Hollyhocks are giving a wonderful display in our streets and front gardens this year.
Their ability to grow in such tricky conditions never fails to astound and delight me.
On a recent trip to France in June (postings to follow soon on some amazing gardens visited) we stayed in a B&B in Chartres with Jean-Loup Cuisiniez (above) and his wife and met a kindred greener-up-of the-city. Jean-Loup has been strategically dropping Hollyhock seeds around Chartres and has a fair few plants growing in the car park,
and along his street. He’s promised to send me a pic when they’re all in flower. Jean-Loup is in discussions with the local council to make more paths public right of way to create easier walking routes throughout Chartres and he also wants to create walls of roses in the streets near the Cathedral.
I nodded sagely as he explained his aspsirations, but it wasn’t until we visited the Rose Festival in Chedigny, a village in the Loire near Loches, that I really understood what this could mean.
Every wall in the village was covered in these glorious climbers and ramblers,
with labels letting you know the variety. How bloomin’ marvelous.
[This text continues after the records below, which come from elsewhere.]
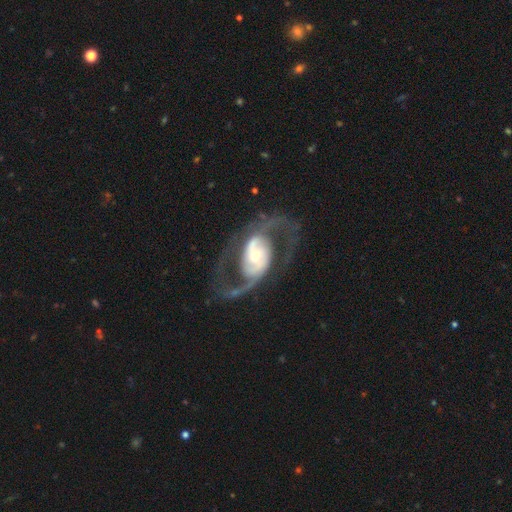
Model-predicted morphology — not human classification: Smooth or featured? featured or disk (89%)
Edge-on disk? no (96%)
Bar? no (42%)
Spiral arms? yes (92%)
Spiral winding? medium (51%)
Spiral arm count? 2 (92%)
Bulge size? moderate (59%)
Merging? none (71%)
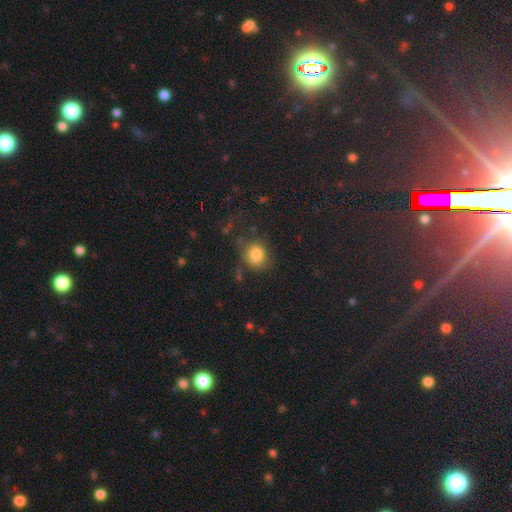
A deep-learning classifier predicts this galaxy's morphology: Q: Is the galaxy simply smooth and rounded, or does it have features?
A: smooth — 83%.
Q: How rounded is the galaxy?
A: round — 73%.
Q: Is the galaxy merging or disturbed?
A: none — 70%.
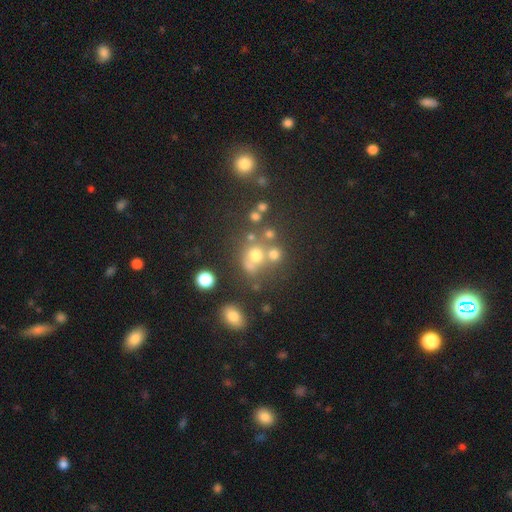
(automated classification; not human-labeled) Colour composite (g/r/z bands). It shows a smooth galaxy with no disk features (59%) that is round (78%). Merging: none (49%).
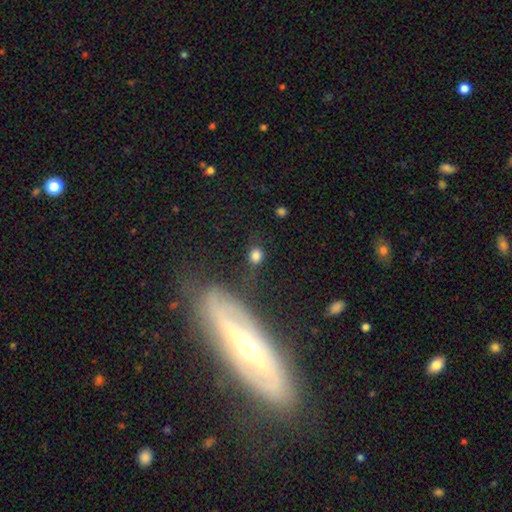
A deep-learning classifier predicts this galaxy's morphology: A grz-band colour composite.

The Rose Festival is the brainchild of Mayor Pierre Loualt who started the project in 1998, working with French rose specialist André Eve to plant over 700 roses in the village. The festival takes place over two days every year with specialist nurseries setting up stalls,
but you can happily wander through the village at other times to enjoy this marvelous rose extravaganza.
Both sight and scents were truly inspirational, and, although our North London manor doesn’t quite conjure up the bucolic bliss of the Loire, I’m wondering if we could start some similar rose planting in our streets in Finsbury Park?